• **Provided passage**:
__________________________________________________

Some of the NFL Draft’s best moments don’t become Best Moments until much later, after it’s established how good/bad the players are and how well/poorly teams evaluated them. That’s what this post is about: those instances when two guys at the same position are picked back to back, and it turns out there’s a gigantic gap between them. Basically, the first guy has a forgettable career (if he has one at all), and the second goes on to the Hall of Fame (or close to it).
Here are a dozen examples I dug up, just for the sake of conversation. Call them . . .
THE ALL-TIME WOULDA, COULDA, SHOULDA TEAM
Year | Team | Drafted (Pick) | Could Have Had,Team (Pick) |
---|---|---|---|
2003 | Lions | WR Charles Rogers (2) | WR Andre Johnson, Texans (3) |
1999 | Browns | QB Tim Couch (1) | QB Donovan McNabb, Eagles (2) |
1985 | Vikings | WR Buster Rhymes (85) | WR Andre Reed*, Bills (86) |
1974 | Chargers | WR Harrison Davis (81) | WR John Stallworth*, Steelers (82) |
1967 | 49ers | QB Steve Spurrier (3) | QB Bob Griese*, Dolphins (4) |
1967 | Chargers | DT Ron Billingsley (14) | DT Alan Page*, Vikings (15) |
1967 | Bills | OT George Gaiser (181) | OT Rayfield Wright*, Cowboys (182) |
1961 | Vikings | OG Ken Peterson (183) | OG Billy Shaw*, Cowboys (184) |
1958 | Lions | RB Ralph Pfeifer (83) | RB Bobby Mitchell*, Browns (84) |
1956 | Packers | RB Jack Losch (8) | RB Lenny Moore*, Colts (9) |
1945 | Yanks | E Ben Jones (102) | E Tom Fears*, Rams (103) |
1936 | Lions | B Chuck Cheshire (17) | B Tuffy Leemans*, Giants (18) |
*Hall of Fame
(Note: Shaw signed with the Bills of the rival AFL.)

__________________________________________________

• **Extracted information**:
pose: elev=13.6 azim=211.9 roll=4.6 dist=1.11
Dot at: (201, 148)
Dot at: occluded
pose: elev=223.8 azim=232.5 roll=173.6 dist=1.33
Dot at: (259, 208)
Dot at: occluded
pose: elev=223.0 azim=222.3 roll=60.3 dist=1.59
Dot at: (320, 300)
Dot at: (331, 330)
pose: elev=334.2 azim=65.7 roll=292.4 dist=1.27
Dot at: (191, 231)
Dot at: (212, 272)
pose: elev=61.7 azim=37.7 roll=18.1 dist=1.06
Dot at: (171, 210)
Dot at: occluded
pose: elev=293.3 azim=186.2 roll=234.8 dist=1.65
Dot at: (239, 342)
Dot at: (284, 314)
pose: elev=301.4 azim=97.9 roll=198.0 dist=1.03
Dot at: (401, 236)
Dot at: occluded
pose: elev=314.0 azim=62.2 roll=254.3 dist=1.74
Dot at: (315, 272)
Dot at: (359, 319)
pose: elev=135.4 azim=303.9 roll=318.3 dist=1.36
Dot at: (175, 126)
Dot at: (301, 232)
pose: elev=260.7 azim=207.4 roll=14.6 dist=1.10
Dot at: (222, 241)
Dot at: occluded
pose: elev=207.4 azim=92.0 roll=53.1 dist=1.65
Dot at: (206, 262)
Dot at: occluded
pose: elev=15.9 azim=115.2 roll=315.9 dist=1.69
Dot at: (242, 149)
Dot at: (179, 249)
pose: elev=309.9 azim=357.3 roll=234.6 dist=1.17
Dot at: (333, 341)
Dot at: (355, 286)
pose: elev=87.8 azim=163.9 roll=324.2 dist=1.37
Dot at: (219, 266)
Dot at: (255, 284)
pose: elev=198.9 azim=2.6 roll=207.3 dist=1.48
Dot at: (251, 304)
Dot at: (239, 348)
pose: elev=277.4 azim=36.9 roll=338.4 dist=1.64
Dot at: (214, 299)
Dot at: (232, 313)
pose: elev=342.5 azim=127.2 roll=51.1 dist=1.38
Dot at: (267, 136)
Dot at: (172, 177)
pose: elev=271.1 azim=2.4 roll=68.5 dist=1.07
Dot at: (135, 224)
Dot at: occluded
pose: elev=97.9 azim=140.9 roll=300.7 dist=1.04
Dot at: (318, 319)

__________________________________________________

• **Actions to take**:
(A) Say whether each statement agrees with the NFL Draft post. Answer yes or no for each, and quote the words from the post that decide it.
(i) The Browns took Tim Couch with the first pick in 1999.
(ii) Alan Page was drafted by the Chargers.
(iii) Billy Shaw signed with a team in the rival AFL.
(B) According to the NFL Draft post, why do some draft moments become Best Moments only much later?
(C) In the NFL Draft post, with which pick did the Texans take Andre Johnson?

• **Answers for the exercise**:
(A)
(i) Yes: "1999 | Browns | QB Tim Couch (1)"
(ii) No: "DT Alan Page*, Vikings (15)"
(iii) Yes: "Shaw signed with the Bills of the rival AFL."

(B) They become Best Moments only after it's established how good or bad the players are. It also takes time to see how well or poorly teams evaluated them.

(C) The third pick.